Text must not overflow buttons or HUD panels on mobile. Keep the UI functional on narrow screens by stacking controls.

11. CPU Behavior

When opponent mode is CPU:

  • The right side automatically fires after a short delay.
  • The CPU’s first shot should be intentionally inaccurate.
  • Later shots can be more competent but still imperfect.
  • The CPU chooses from available missile types, but should begin conservatively.

When opponent mode is local human:

  • Both players use the same controls on their respective turns.
  • The right player fires leftward using the same angle/power inputs.

12. Humor and Text Flavor

Include randomized text pools:

  • 20+ launch quips shown before missile launch.
  • 20+ insults.
  • 20+ retorts.
  • 20+ soldier laments.

Behavior:

  • Insult button shows a player insult, then a delayed opponent retort.
  • Soldier hits show a soldier lament.
  • Launch quips appear in a sky speech bubble before firing.
  • Status messages wrap to one or two lines inside the canvas.

13. Audio

Use Web Audio API only; do not require audio files.

Audio requirements:

  • Missile-type-specific launch sounds.
  • Missile-type-specific impact sounds.
  • A continuous flight tone while a projectile is airborne.
  • Flight pitch bends upward or changes as the projectile nears the opposing launcher or the ground, signaling incoming proximity.
  • Stop the flight sound cleanly at impact, miss, or end of turn.

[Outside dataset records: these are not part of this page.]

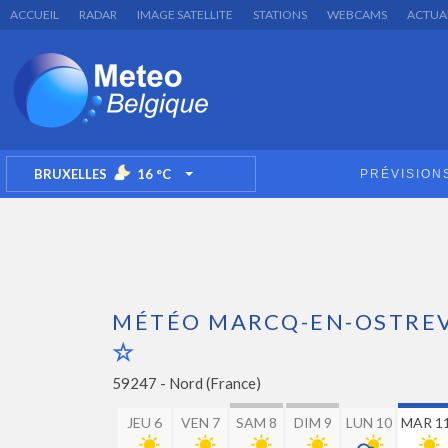
ACCUEIL
RADAR
IMAGE SATELLITE
STATIONS
WEBCAMS
ACTUA
BRUXELLES
16
°C
PRÉVISION
TOGGLE DROPDOWN
MÉTÉO MARCQ-EN-OSTRE
59247 -
Nord (France)
JEU 6
VEN 7
SAM 8
DIM 9
LUN 10
MAR 1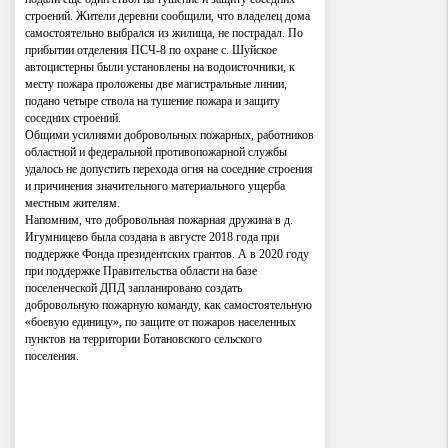
строений. Жители деревни сообщили, что владелец дома
самостоятельно выбрался из жилища, не пострадал. По
прибытии отделения ПСЧ-8 по охране с. Шуйское
автоцистерны были установлены на водоисточники, к
месту пожара проложены две магистральные линии,
подано четыре ствола на тушение пожара и защиту
соседних строений.
Общими усилиями добровольных пожарных, работников
областной и федеральной противопожарной службы
удалось не допустить перехода огня на соседние строения
и причинения значительного материального ущерба
местным жителям.
Напомним, что добровольная пожарная дружина в д.
Игумницево была создана в августе 2018 года при
поддержке Фонда президентских грантов. А в 2020 году
при поддержке Правительства области на базе
поселенческой ДПД запланировано создать
добровольную пожарную команду, как самостоятельную
«боевую единицу», по защите от пожаров населенных
пунктов на территории Ботановского сельского
поселения.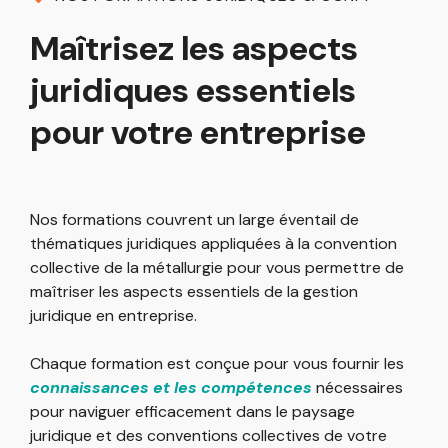
Maîtrisez les aspects
juridiques essentiels
pour votre entreprise
Nos formations couvrent un large éventail de
thématiques juridiques appliquées à la convention
collective de la métallurgie pour vous permettre de
maîtriser les aspects essentiels de la gestion
juridique en entreprise.
Chaque formation est conçue pour vous fournir les
connaissances et les compétences
nécessaires
pour naviguer efficacement dans le paysage
juridique et des conventions collectives de votre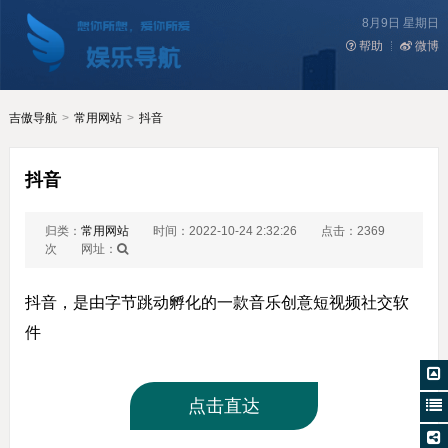
8月9日 星期日
帮助
微博
吉傲导航
>
常用网站
>
抖音
抖音
归类：
常用网站
时间：2022-10-24 2:32:26
点击：2369
次
网址：
抖音，是由字节跳动孵化的一款音乐创意短视频社交软
件
点击直达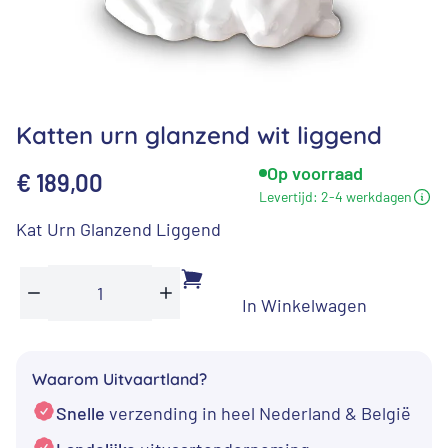
Katten urn glanzend wit liggend
Op voorraad
€
189,00
Levertijd:
2-4 werkdagen
Kat Urn Glanzend Liggend
In Winkelwagen
Katten
Min
Plus
urn
glanzend
Waarom Uitvaartland?
wit
Snelle
verzending in heel Nederland & België
liggend
aantal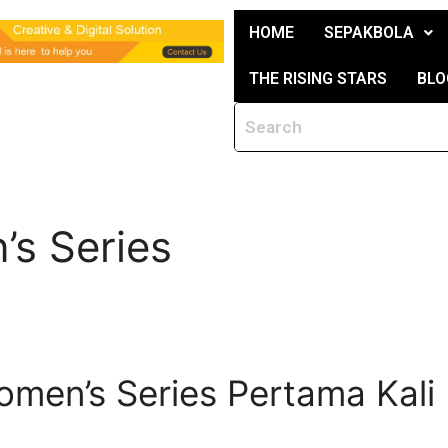
HOME
SEPAKBOLA
THE RISING STARS
BLO
s Series
men’s Series Pertama Kali D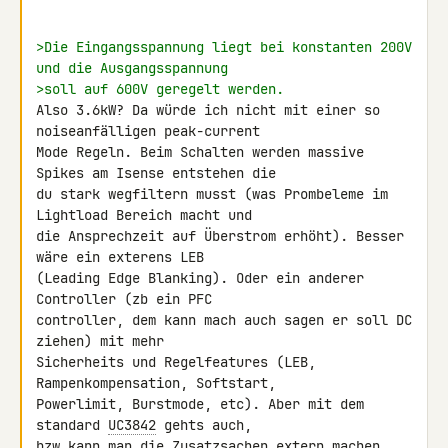
>Die Eingangsspannung liegt bei konstanten 200V 
und die Ausgangsspannung
>soll auf 600V geregelt werden.
Also 3.6kW? Da würde ich nicht mit einer so 
noiseanfälligen peak-current 

Mode Regeln. Beim Schalten werden massive 
Spikes am Isense entstehen die 

du stark wegfiltern musst (was Prombeleme im 
Lightload Bereich macht und 

die Ansprechzeit auf Überstrom erhöht). Besser 
wäre ein exterens LEB 

(Leading Edge Blanking). Oder ein anderer 
Controller (zb ein PFC 

controller, dem kann mach auch sagen er soll DC 
ziehen) mit mehr 

Sicherheits und Regelfeatures (LEB, 
Rampenkompensation, Softstart, 

Powerlimit, Burstmode, etc). Aber mit dem 
standard 
UC3842
 gehts auch, 

bzw kann man die Zusatzsachen extern machen.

14. Verification Checklist

Before shipping:

  • Splash screen loads even if only assets/splash.jpg exists.
  • Random splash rotation works when all three splash files exist.
  • CPU and local two-player modes both work.
  • CPU does not win reliably on its first shot.
  • All projectile types launch, render, collide, damage, and produce distinct effects.
  • HP readouts update after damage.
  • Soldiers are readable and can be destroyed.
  • Castle interiors remain hollow and less visually cluttered.
  • Desktop and mobile layouts do not overlap or overflow.
  • Audio starts only after user interaction and does not continue after impact.

What’s Next?

I’m dying to come up with Scorched Earth next.